Korporatiewe Bemarking / Corporate Marketing
07 January 2016

An R1.5m injection from the WesBank Fund has enabled a new project aimed at reducing hunger and poverty, increasing agricultural development, addressing malnutrition and contributing towards skills development, to get off the ground.

The project in SU's Faculty of AgriSciences, known as "FARMNET" (Farmer market networks – creating sustainable viable livelihoods), will work with farmers who are currently seeking to transform from subsistence to engaging with the market. It will promote knowledge production and human capital development in food security in South Africa.

The initiative kicked off in October 2015, and is set to run for three years and will include the Eastern Cape, North West, Limpopo and Western Cape provinces working in collaboration with regional institutions.

"FARMNET will engage with the current food system to better understand where potential for transformative processes lie. Thus, FARMNET initially requires a systematic review of polices, practices and results of previous systems to be completed in order to feed into the think tank and the process of design. 

"The process will engage with small scale, existing farmer networks as well as government agricultural extension officers and the food security task team for various provinces," explains Ms Julia Harper, Food Security Initiative Manager at SU.

Harper and her colleagues who will be working on this project welcomed the R1.5m, saying it will enable stakeholders to convene, which is essential in enabling the goals and deliverables to be realised.

FARMNET will be working closely with another SU project known as the Southern African Food Lab, which specialises in convening diverse groups in the food system to identify and foster opportunities for transformation.

And what impact would this research have on the bigger agriculture picture? According to Harper, the food system is a concept which has been embraced by the National Development Plan (NDP). It is a cross-disciplinary construct, capturing and re-evaluating traditional and cutting-edge wisdom from the silos of food production, storage, processing, transportation, retail, nutrition and health.

"The NDP requires evidence-based models to safeguard the ecological, economic and social resilience of the food system. Focusing on the agriculture (including water and energy)-food-nutrition nexus, the FARMNET concept and models will result from innovative research considering existing and alternative food systems. Combined with improved political and economic governance, these FARMNET models will increase access to safe, healthy and nutritious food for the entire population," she added.

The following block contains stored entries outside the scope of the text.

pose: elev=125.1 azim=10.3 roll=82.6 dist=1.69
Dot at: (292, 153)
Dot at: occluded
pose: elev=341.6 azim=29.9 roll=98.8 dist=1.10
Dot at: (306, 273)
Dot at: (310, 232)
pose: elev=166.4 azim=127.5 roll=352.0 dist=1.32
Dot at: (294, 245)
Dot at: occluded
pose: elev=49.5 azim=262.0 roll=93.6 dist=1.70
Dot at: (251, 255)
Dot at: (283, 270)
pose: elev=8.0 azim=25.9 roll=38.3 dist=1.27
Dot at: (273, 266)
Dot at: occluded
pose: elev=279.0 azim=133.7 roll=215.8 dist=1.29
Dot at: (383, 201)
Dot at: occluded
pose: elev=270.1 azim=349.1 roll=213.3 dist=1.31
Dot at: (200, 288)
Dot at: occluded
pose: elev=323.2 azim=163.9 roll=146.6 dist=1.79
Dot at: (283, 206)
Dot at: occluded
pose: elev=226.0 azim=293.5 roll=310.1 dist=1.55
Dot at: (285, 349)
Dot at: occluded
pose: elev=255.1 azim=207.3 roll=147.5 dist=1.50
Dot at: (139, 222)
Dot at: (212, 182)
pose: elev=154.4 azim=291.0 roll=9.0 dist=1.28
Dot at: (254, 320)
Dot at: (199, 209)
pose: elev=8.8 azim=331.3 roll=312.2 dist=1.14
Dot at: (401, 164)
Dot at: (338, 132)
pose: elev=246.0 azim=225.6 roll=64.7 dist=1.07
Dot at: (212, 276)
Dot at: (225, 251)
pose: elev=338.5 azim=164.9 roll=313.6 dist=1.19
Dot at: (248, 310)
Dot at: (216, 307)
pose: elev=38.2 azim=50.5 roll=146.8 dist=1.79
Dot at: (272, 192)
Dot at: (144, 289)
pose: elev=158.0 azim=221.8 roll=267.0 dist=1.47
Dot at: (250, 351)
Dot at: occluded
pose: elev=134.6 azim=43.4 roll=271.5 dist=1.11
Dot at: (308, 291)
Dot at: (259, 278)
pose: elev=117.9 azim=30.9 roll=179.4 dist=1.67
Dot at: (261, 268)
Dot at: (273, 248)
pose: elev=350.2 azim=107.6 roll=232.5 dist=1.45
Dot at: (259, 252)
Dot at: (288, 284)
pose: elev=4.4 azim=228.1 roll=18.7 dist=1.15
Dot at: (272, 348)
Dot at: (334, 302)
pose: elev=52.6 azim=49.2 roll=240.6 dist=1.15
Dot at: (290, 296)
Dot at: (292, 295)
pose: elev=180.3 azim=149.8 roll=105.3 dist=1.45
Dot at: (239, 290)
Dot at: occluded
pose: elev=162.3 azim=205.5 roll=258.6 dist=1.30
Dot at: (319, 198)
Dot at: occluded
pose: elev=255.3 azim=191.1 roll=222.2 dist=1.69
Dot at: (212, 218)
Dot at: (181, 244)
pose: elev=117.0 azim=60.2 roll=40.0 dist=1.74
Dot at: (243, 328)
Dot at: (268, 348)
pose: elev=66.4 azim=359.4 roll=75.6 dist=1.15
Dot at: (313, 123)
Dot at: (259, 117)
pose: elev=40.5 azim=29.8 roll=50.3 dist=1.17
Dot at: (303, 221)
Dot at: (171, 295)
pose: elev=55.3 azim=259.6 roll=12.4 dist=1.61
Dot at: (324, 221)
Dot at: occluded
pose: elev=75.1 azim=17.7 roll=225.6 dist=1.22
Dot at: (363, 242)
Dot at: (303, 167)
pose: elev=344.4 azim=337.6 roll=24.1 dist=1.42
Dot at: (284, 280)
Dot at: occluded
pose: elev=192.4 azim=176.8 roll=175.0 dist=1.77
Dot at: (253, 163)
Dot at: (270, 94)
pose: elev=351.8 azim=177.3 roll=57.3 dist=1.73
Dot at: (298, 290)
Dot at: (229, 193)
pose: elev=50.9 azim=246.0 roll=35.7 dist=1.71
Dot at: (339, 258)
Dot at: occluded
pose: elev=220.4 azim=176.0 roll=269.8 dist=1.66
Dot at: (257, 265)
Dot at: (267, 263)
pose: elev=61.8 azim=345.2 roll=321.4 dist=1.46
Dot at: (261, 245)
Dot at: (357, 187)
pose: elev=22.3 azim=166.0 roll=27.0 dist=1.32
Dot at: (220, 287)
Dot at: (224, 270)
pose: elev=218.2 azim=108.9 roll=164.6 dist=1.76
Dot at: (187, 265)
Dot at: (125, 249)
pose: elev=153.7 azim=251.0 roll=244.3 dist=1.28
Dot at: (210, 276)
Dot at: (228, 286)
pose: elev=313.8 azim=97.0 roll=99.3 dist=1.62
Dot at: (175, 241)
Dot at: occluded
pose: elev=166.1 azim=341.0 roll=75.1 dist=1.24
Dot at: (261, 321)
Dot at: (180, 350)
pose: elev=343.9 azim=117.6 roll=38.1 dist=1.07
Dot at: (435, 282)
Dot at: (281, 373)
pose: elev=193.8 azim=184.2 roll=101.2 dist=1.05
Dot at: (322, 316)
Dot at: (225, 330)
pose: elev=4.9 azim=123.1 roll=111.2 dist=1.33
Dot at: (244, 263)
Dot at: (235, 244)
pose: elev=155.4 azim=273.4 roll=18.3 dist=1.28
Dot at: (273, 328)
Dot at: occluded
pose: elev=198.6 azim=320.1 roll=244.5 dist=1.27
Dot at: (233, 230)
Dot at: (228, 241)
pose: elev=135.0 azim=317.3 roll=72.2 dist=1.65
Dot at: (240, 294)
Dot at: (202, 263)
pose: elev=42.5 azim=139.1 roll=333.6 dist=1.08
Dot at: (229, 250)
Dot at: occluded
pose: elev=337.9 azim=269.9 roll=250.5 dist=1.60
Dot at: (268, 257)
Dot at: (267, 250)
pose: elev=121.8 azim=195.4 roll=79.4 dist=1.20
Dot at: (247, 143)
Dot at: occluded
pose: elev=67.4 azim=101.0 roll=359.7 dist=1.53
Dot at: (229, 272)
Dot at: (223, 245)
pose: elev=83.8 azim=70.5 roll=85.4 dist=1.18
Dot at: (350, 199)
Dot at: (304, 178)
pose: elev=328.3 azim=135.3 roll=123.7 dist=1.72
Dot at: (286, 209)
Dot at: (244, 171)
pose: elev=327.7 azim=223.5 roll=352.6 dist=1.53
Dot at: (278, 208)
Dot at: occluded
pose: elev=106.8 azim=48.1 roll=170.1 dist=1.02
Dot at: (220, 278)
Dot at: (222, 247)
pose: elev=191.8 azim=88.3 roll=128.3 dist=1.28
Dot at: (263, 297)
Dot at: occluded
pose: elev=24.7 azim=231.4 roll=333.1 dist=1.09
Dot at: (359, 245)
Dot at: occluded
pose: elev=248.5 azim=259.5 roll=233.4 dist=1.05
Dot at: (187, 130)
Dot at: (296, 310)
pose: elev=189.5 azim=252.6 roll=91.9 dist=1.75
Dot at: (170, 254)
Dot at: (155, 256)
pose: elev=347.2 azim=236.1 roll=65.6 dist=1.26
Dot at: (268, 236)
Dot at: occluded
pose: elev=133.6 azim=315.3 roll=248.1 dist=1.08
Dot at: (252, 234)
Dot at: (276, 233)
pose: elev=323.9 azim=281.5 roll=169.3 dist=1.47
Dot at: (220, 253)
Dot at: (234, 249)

The NDP's 2030 vision anticipates that a third of all fresh produce consumed in South Africa will be produced by small-scale farmers. According to Mrs Kele Mazwai, chairperson of the WesBank Fund, they are committed to providing longer-term support to help empower and connect community food producers in pursuit of sustainable livelihood opportunities. "Such livelihoods can only be realised through equitable market access. The Foundation is of the view that such access may well be predicated on enhancements being made to our current national food system."